Crude oil prices climbed 2.85% to settle at 5,881 as investors balanced signs of short-term tightness with a longer-term surplus outlook flagged by major forecasting agencies. The IEA noted that while refinery runs are peaking this summer to meet robust travel and power generation demand, its revised forecast points to supply growth outpacing demand growth for 2025—suggesting an eventual surplus. Meanwhile, Russia’s commitment to compensate for its OPEC+ overproduction during August–September is lending additional support to near-term prices. Adding to signs of solid prompt demand, Saudi Arabia is poised to ship around 51 million barrels to China in August, the largest monthly volume in over two years.
On the supply side, the EIA’s latest data painted a mixed picture. U.S. crude stocks unexpectedly surged by 7.1 million barrels last week to 426 million barrels, defying forecasts of a draw, with stocks at Cushing also rising slightly. However, gasoline inventories dropped by 2.7 million barrels, deeper than expected, while distillate stocks fell by 825,000 barrels, indicating healthy downstream demand amid high refinery utilization rates.
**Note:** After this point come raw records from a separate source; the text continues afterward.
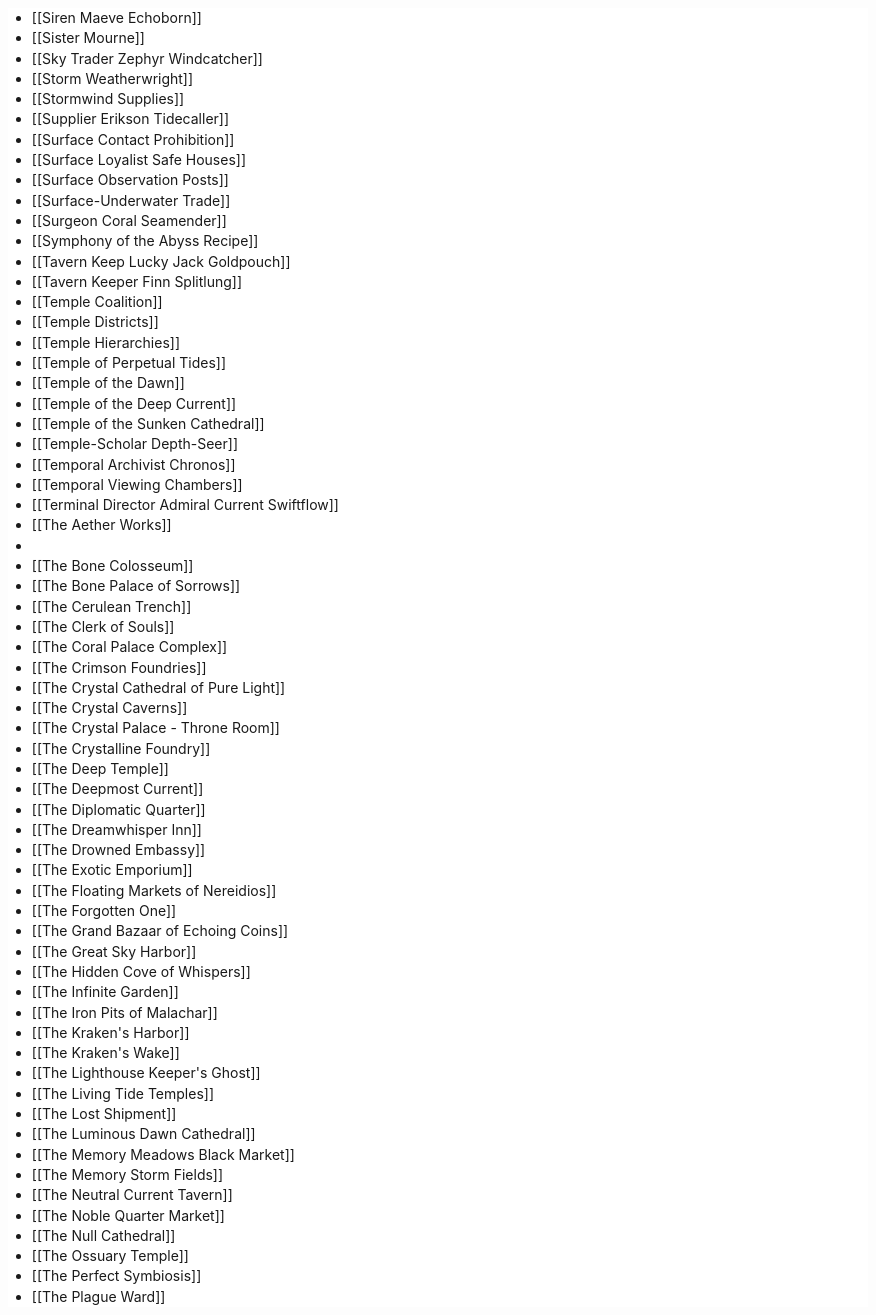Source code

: - [[Siren Maeve Echoborn]]
- [[Sister Mourne]]
- [[Sky Trader Zephyr Windcatcher]]
- [[Storm Weatherwright]]
- [[Stormwind Supplies]]
- [[Supplier Erikson Tidecaller]]
- [[Surface Contact Prohibition]]
- [[Surface Loyalist Safe Houses]]
- [[Surface Observation Posts]]
- [[Surface-Underwater Trade]]
- [[Surgeon Coral Seamender]]
- [[Symphony of the Abyss Recipe]]
- [[Tavern Keep Lucky Jack Goldpouch]]
- [[Tavern Keeper Finn Splitlung]]
- [[Temple Coalition]]
- [[Temple Districts]]
- [[Temple Hierarchies]]
- [[Temple of Perpetual Tides]]
- [[Temple of the Dawn]]
- [[Temple of the Deep Current]]
- [[Temple of the Sunken Cathedral]]
- [[Temple-Scholar Depth-Seer]]
- [[Temporal Archivist Chronos]]
- [[Temporal Viewing Chambers]]
- [[Terminal Director Admiral Current Swiftflow]]
- [[The Aether Works]]
-
- [[The Bone Colosseum]]
- [[The Bone Palace of Sorrows]]
- [[The Cerulean Trench]]
- [[The Clerk of Souls]]
- [[The Coral Palace Complex]]
- [[The Crimson Foundries]]
- [[The Crystal Cathedral of Pure Light]]
- [[The Crystal Caverns]]
- [[The Crystal Palace - Throne Room]]
- [[The Crystalline Foundry]]
- [[The Deep Temple]]
- [[The Deepmost Current]]
- [[The Diplomatic Quarter]]
- [[The Dreamwhisper Inn]]
- [[The Drowned Embassy]]
- [[The Exotic Emporium]]
- [[The Floating Markets of Nereidios]]
- [[The Forgotten One]]
- [[The Grand Bazaar of Echoing Coins]]
- [[The Great Sky Harbor]]
- [[The Hidden Cove of Whispers]]
- [[The Infinite Garden]]
- [[The Iron Pits of Malachar]]
- [[The Kraken's Harbor]]
- [[The Kraken's Wake]]
- [[The Lighthouse Keeper's Ghost]]
- [[The Living Tide Temples]]
- [[The Lost Shipment]]
- [[The Luminous Dawn Cathedral]]
- [[The Memory Meadows Black Market]]
- [[The Memory Storm Fields]]
- [[The Neutral Current Tavern]]
- [[The Noble Quarter Market]]
- [[The Null Cathedral]]
- [[The Ossuary Temple]]
- [[The Perfect Symbiosis]]
- [[The Plague Ward]]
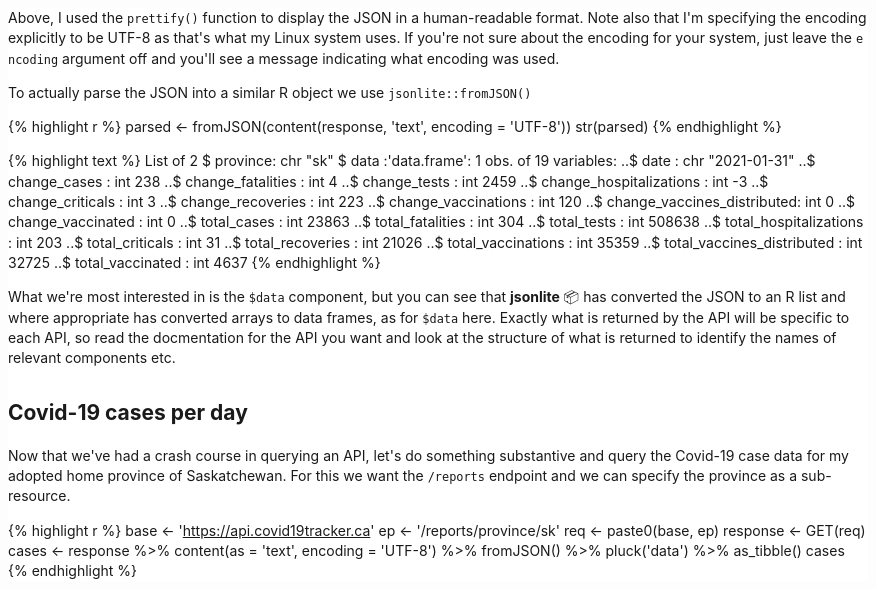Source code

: Above, I used the `prettify()` function to display the JSON in a human-readable format. Note also that I'm specifying the encoding explicitly to be UTF-8 as that's what my Linux system uses. If you're not sure about the encoding for your system, just leave the `encoding` argument off and you'll see a message indicating what encoding was used.

To actually parse the JSON into a similar R object we use `jsonlite::fromJSON()`


{% highlight r %}
parsed <- fromJSON(content(response, 'text', encoding = 'UTF-8'))
str(parsed)
{% endhighlight %}



{% highlight text %}
List of 2
 $ province: chr "sk"
 $ data    :'data.frame':	1 obs. of  19 variables:
  ..$ date                       : chr "2021-01-31"
  ..$ change_cases               : int 238
  ..$ change_fatalities          : int 4
  ..$ change_tests               : int 2459
  ..$ change_hospitalizations    : int -3
  ..$ change_criticals           : int 3
  ..$ change_recoveries          : int 223
  ..$ change_vaccinations        : int 120
  ..$ change_vaccines_distributed: int 0
  ..$ change_vaccinated          : int 0
  ..$ total_cases                : int 23863
  ..$ total_fatalities           : int 304
  ..$ total_tests                : int 508638
  ..$ total_hospitalizations     : int 203
  ..$ total_criticals            : int 31
  ..$ total_recoveries           : int 21026
  ..$ total_vaccinations         : int 35359
  ..$ total_vaccines_distributed : int 32725
  ..$ total_vaccinated           : int 4637
{% endhighlight %}

What we're most interested in is the `$data` component, but you can see that **jsonlite** 📦 has converted the JSON to an R list and where appropriate has converted arrays to data frames, as for `$data` here. Exactly what is returned by the API will be specific to each API, so read the docmentation for the API you want and look at the structure of what is returned to identify the names of relevant components etc.

## Covid-19 cases per day

Now that we've had a crash course in querying an API, let's do something substantive and query the Covid-19 case data for my adopted home province of Saskatchewan. For this we want the `/reports` endpoint and we can specify the province as a sub-resource.


{% highlight r %}
base <- 'https://api.covid19tracker.ca'
ep <- '/reports/province/sk'
req <- paste0(base, ep)
response <- GET(req)
cases <- response %>%
  content(as = 'text', encoding = 'UTF-8') %>%
  fromJSON() %>%
  pluck('data') %>%
  as_tibble()
cases
{% endhighlight %}
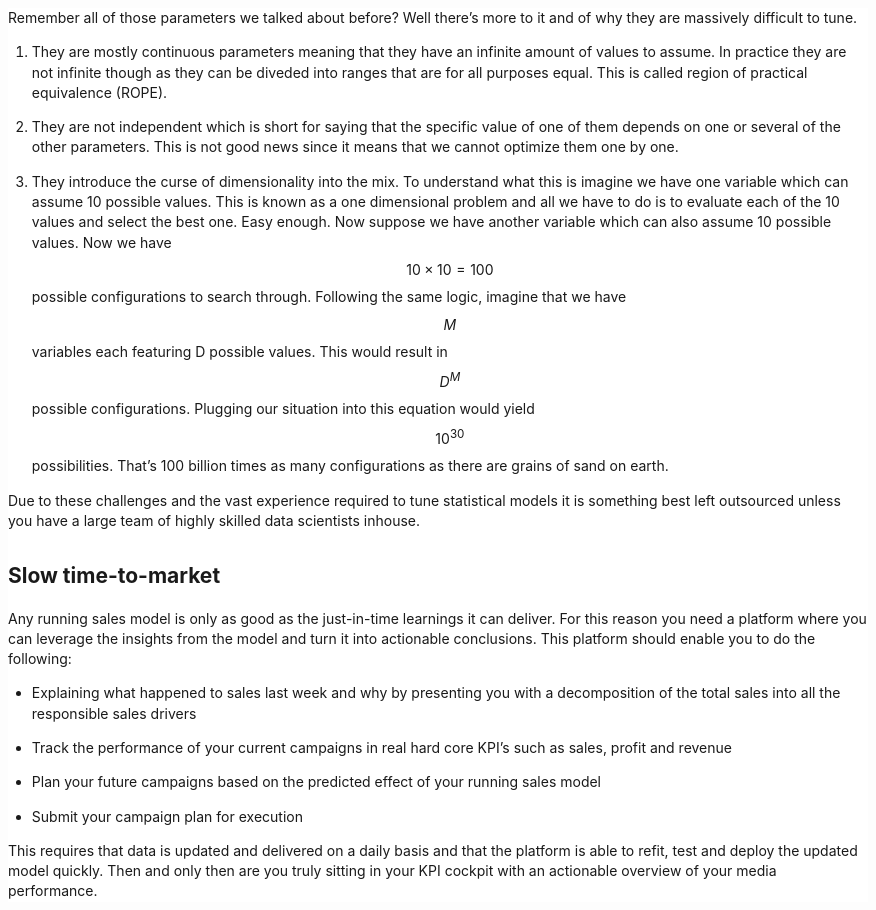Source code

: Remember all of those parameters we talked about before? Well there’s
more to it and of why they are massively difficult to tune.

1.  They are mostly continuous parameters meaning that they have an
    infinite amount of values to assume. In practice they are not
    infinite though as they can be diveded into ranges that are for all
    purposes equal. This is called region of practical
    equivalence (ROPE).

2.  They are not independent which is short for saying that the specific
    value of one of them depends on one or several of the
    other parameters. This is not good news since it means that we
    cannot optimize them one by one.

3.  They introduce the curse of dimensionality into the mix. To
    understand what this is imagine we have one variable which can
    assume 10 possible values. This is known as a one dimensional
    problem and all we have to do is to evaluate each of the 10 values
    and select the best one. Easy enough. Now suppose we have another
    variable which can also assume 10 possible values. Now we have
    $$10\times10=100$$ possible configurations to search through.
    Following the same logic, imagine that we have $$M$$ variables each
    featuring D possible values. This would result in $$D^M$$
    possible configurations. Plugging our situation into this equation
    would yield $$10^{30}$$ possibilities. That’s 100 billion times as
    many configurations as there are grains of sand on earth.

Due to these challenges and the vast experience required to tune
statistical models it is something best left outsourced unless you have
a large team of highly skilled data scientists inhouse.

Slow time-to-market
-------------------

Any running sales model is only as good as the just-in-time learnings it
can deliver. For this reason you need a platform where you can leverage
the insights from the model and turn it into actionable conclusions.
This platform should enable you to do the following:

-   Explaining what happened to sales last week and why by presenting
    you with a decomposition of the total sales into all the responsible
    sales drivers

-   Track the performance of your current campaigns in real hard core
    KPI’s such as sales, profit and revenue

-   Plan your future campaigns based on the predicted effect of your
    running sales model

-   Submit your campaign plan for execution

This requires that data is updated and delivered on a daily basis and
that the platform is able to refit, test and deploy the updated model
quickly. Then and only then are you truly sitting in your KPI cockpit
with an actionable overview of your media performance.
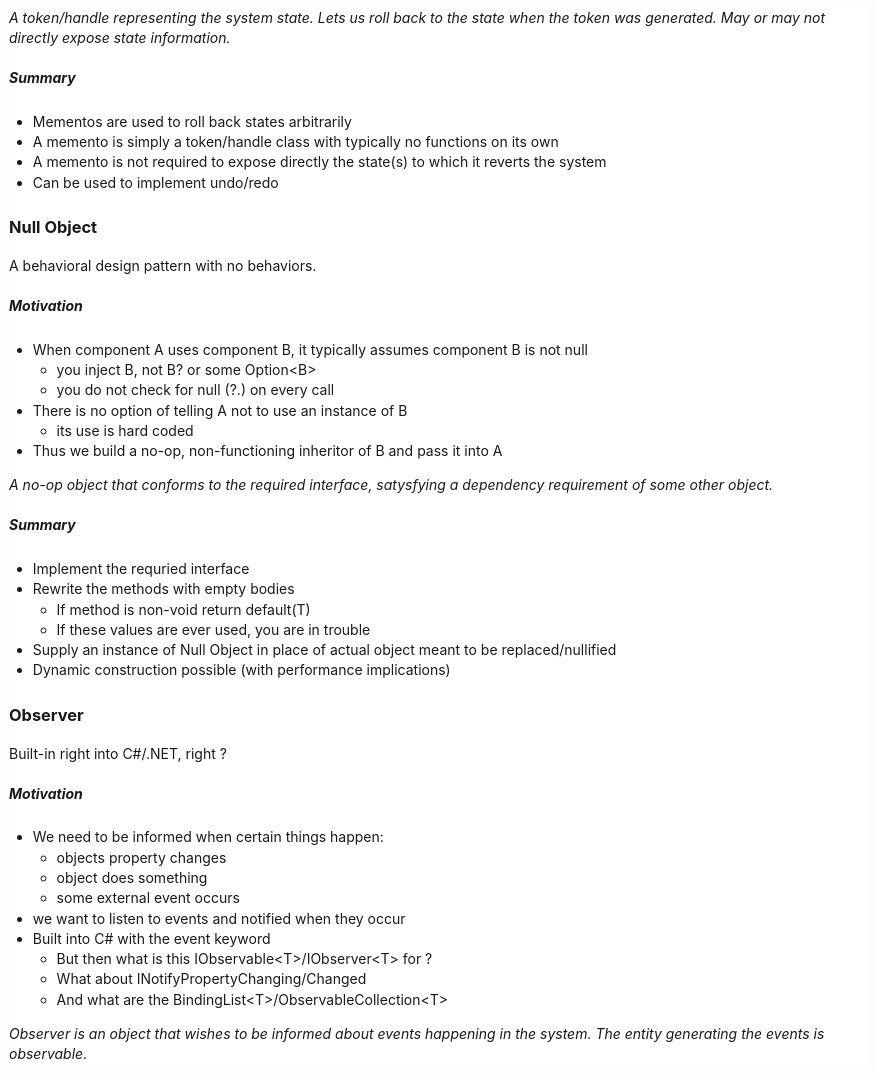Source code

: 
*A token/handle representing the system state. Lets us roll back to the state when the token was generated. May or may not directly expose state information.*


##### Summary

- Mementos are used to roll back states arbitrarily
- A memento is simply a token/handle class with typically no functions on its own
- A memento is not required to expose directly the state(s) to which it reverts the system
- Can be used to implement undo/redo



### Null Object

A behavioral design pattern with no behaviors. 

##### Motivation
- When component A uses component B, it typically assumes component B is not null
  - you inject B, not B? or some Option\<B>
  - you do not check for null (?.) on every call
- There is no option of telling A not to use an instance of B
  - its use is hard coded
- Thus we build a no-op, non-functioning inheritor of B and pass it into A

*A no-op object that conforms to the required interface, satysfying a dependency requirement of some other object.*

##### Summary

- Implement the requried interface
- Rewrite the methods with empty bodies
  - If method is non-void return default(T)
  - If these values are ever used, you are in trouble
- Supply an instance of Null Object in place of actual object meant to be replaced/nullified
- Dynamic construction possible (with performance implications)

### Observer

Built-in right into C#/.NET, right ?

##### Motivation
- We need to be informed when certain things happen:
  - objects property changes
  - object does something
  - some external event occurs
- we want to listen to events and notified when they occur
- Built into C# with the event keyword
  - But then what is this IObservable\<T>/IObserver\<T> for ?
  - What about INotifyPropertyChanging/Changed
  - And what are the BindingList\<T>/ObservableCollection\<T>

*Observer is an object that wishes to be informed about events happening in the system. The entity generating the events is observable.*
Net U.S. crude imports also dropped significantly by 1.36 million barrels per day.
Technically, the market is under short covering, highlighted by a 5.43% drop in open interest to 9,883 contracts as prices rose by 163. Crude oil is now getting immediate support at 5,769; a break below could push prices toward 5,656. Resistance is pegged at 5,942, with further strength likely to test 6,002.